TEX as therapeutic targets
Since TEX are involved in blocking functions of anti-leukemia effector cells and driving tumor escape, their silencing or inhibition of TEX production is a desirable objective. It seems rational to aim for selective silencing of those TEX that promote leukemic transformation and proliferation of leukemic cells. Table 5 lists some of the relevant strategies that are currently being investigated. The strategies for specific silencing of TEX are likely to require careful and detailed mechanistic studies, because of a danger that indiscriminate blocking of all exosomes might interfere with the physiological intercellular communication system, which is necessary for sustaining life. Thus, while ameliorating pathological effects of TEX is highly desirable, it must be accomplished without interference with physiological activities of exosomes.

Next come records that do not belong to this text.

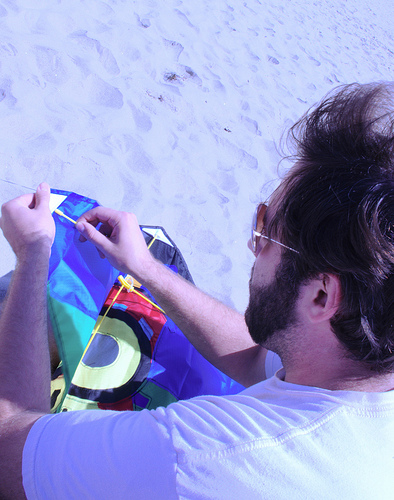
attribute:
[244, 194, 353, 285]
glasses — rose, gold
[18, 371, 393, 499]
shirt — seamed, white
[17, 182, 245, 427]
kite — blue, colorful, looped, multi-colored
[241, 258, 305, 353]
beard — brown, thick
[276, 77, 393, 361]
hair — brown, dark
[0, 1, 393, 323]
sand — marked, small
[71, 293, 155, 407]
logo — blue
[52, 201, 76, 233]
piece — yellow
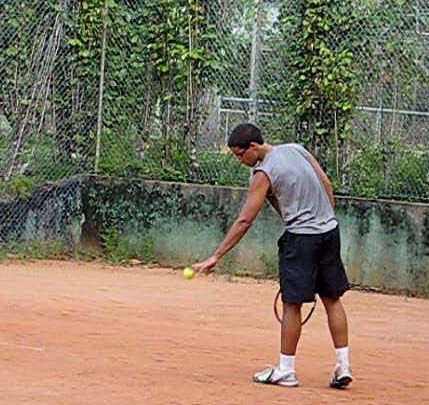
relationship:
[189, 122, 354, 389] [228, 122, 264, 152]
man with hair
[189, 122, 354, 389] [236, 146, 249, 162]
man wearing glasses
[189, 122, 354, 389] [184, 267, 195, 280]
man bouncing tennis ball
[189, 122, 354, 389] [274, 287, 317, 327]
man holding tennis racquet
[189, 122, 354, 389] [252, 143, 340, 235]
man wearing pullover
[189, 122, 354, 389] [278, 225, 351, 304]
man wearing shorts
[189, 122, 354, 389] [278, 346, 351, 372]
man wearing socks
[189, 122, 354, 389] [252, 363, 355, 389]
man wearing tennis shoes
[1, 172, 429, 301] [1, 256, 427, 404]
wall behind tennis court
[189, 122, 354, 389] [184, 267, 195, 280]
man serving tennis ball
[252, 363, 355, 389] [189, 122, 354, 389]
tennis shoes on man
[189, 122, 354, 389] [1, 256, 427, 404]
man on tennis court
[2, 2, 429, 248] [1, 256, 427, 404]
fence surrounding tennis court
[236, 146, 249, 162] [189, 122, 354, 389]
glasses on man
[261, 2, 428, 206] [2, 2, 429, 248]
trees behind fence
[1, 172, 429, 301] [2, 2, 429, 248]
wall holding fence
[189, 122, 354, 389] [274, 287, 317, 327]
man holds tennis racquet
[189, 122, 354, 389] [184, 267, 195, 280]
man dribbles tennis ball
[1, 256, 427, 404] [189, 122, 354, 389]
tennis court underneath man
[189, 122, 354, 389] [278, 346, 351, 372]
man wears socks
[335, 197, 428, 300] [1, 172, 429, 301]
algae on wall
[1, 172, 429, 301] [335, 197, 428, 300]
wall with algae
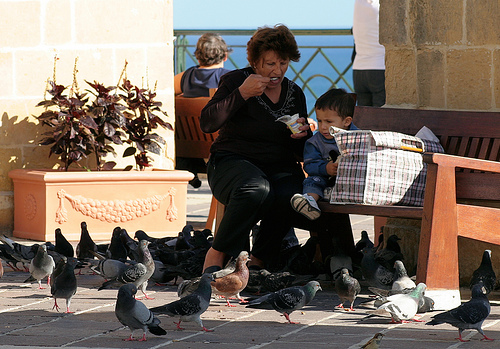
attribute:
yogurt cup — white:
[268, 108, 315, 144]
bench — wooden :
[214, 104, 499, 309]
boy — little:
[289, 86, 361, 221]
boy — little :
[289, 84, 387, 228]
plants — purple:
[33, 50, 175, 173]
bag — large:
[318, 113, 449, 204]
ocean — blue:
[304, 11, 352, 67]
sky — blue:
[173, 0, 356, 30]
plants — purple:
[83, 70, 130, 173]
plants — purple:
[123, 75, 173, 167]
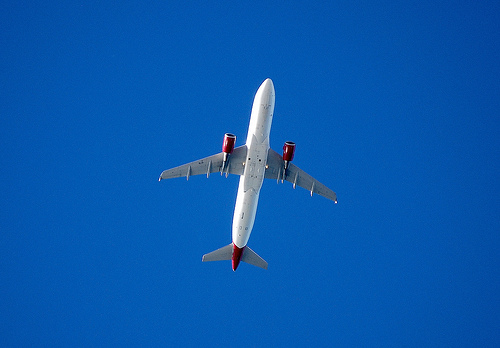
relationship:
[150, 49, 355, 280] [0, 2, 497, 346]
plane in sky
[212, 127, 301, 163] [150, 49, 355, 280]
engines on plane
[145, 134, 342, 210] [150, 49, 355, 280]
wings on plane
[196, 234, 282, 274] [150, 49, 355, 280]
tail on plane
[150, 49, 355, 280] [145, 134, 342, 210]
plane has wings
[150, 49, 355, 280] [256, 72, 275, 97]
plane has nose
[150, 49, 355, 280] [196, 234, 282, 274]
plane has tail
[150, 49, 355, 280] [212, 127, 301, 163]
plane has engines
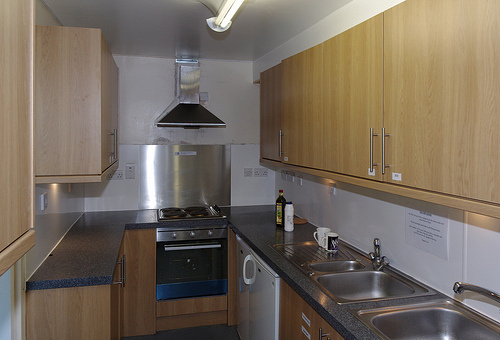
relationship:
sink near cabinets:
[321, 264, 492, 339] [255, 4, 498, 222]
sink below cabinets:
[321, 264, 492, 339] [255, 4, 498, 222]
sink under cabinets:
[321, 264, 492, 339] [255, 4, 498, 222]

TEX are currently a subject of intensive investigations fueled by their emerging significance as regulatory elements of numerous cellular functions and as cancer biomarkers. Their unique molecular and genetic characteristics and abilities to alter functions of various normal and malignant recipient cells suggest that TEX play major regulatory roles in health and disease. In hematological cancers, TEX seem to be involved in all aspects of malignant transformation, promoting survival and resistance of blasts and suppressing anti-tumor activities of immune cells. The potential of TEX as biomarkers of malignant progression or responses to therapy are of special interest. TEX interference with immune therapies encourages the development of novel strategies for silencing their pro-tumor functions. The future progress in therapy of hematological malignancies largely depends on the understanding of how leukemic cells use TEX to promote their growth and progression.
This work was supported in part by National Cancer Institute Grants R01 CA168628 to TLW and R21 CA205644 to TLW and MB.